N2 in deep subsurface fracture fluids of the Canadian Shield: Source and possible recycling processes

Type Article
Date 2021-12
Language English
Author(s) Li Long1, 2, Li Kan1, Giunta Thomas2, 3, Warr Oliver2, Labidi Jabrane4, Sherwood Lollar Barbara2
Affiliation(s) 1 : Department of Earth and Atmospheric Sciences, University of Alberta, Edmonton, Alberta, Canada
2 : Department of Earth Sciences, University of Toronto, Toronto, Ontario, Canada
3 : IFREMER, Unité des Géosciences Marines, 29280 Plouzané, France
4 : Université de Paris, Institut de Physique du Globe de Paris, Université Paris Diderot, 75005 Paris, France
Source Chemical Geology (0009-2541) (Elsevier BV), 2021-12 , Vol. 585 , P. 120571 (12p.)
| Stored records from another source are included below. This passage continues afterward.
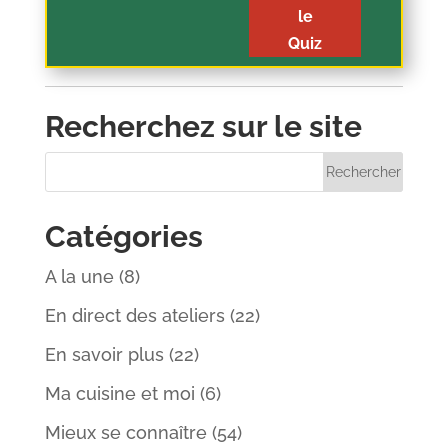
le
Quiz
Recherchez sur le site
Catégories
A la une
(8)
En direct des ateliers
(22)
En savoir plus
(22)
Ma cuisine et moi
(6)
Mieux se connaître
(54)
DOI 10.1016/j.chemgeo.2021.120571
WOS© Times Cited 6
Keyword(s) Nitrogen cycle, Canadian Shield, Deep subsurface, Abiotic nitrogen reduction, Microbial ammonium oxidation

In addition to high concentrations of CH4 and H2, abundant dissolved N2 is found in subsurface fracture fluids in Precambrian cratons around the world. These fracture fluids have hydrogeological isolation times on order of thousands to millions and even billions of years. Assessing the sources and sinks of N2 and related (bio)geochemical processes that drive the nitrogen cycle in these long isolated systems can shed insights into the nitrogen cycles on early Earth with implications for other planets and moons. In this study, we collected dissolved gas samples from deep subsurface fracture fluids at seven sites (Kidd Creek, LaRonde, Nickel Rim, Fraser, Copper Cliff South, Thompson, and Birchtree) in the Canadian Shield. Multiple gas components (e.g., H2, O2 and Ar) were integrated with δ15NN2 values to characterize the N2 signatures. Results show that the dissolved N2 in deep subsurface fracture fluids from the Canadian Shield sites are more 15N-enriched than those from the Fennoscandian Shield and the Witwatersrand Basin in the Kaapvaal Craton. The nitrogen isotopic signatures of the Canadian Shield samples coupled with their hydrogeological framework indicate the N2 was sourced from fixed ammonium in silicate minerals in host rocks and was generated by metamorphic devolatilization. Modeling of nitrogen devolatilization from host rocks supports this interpretation, but also suggests that a second process, likely abiotic N2 reduction, is required to account for the observed 15N enrichment in the N2 samples from the Canadian Shield. A 10-year monitoring study for one of the boreholes, at 2.4 km of the Kidd Creek Observatory, shows a steady decrease in δ15NN2 values with time, which coincides with the temporal isotopic evolution of some other gas components in this borehole. Although it cannot be confirmed at this time, this isotopic shift in N2 may be potentially attributed to microbial processes (e.g., anaerobic oxidation of ammonium). Nevertheless, the large 15N enrichments for the majority of the samples in this study suggest that the nitrogen cycle in the deep saline fracture fluids in the Canadian Shield is dominated by abiotic processes. This is in contrast to the nitrogen cycles in the subsurface fracture fluids in the Fennoscandian Shield and the Witwatersrand Basin, which have been shown to be strongly affected by extant microbial ecosystems discovered in those fracture waters.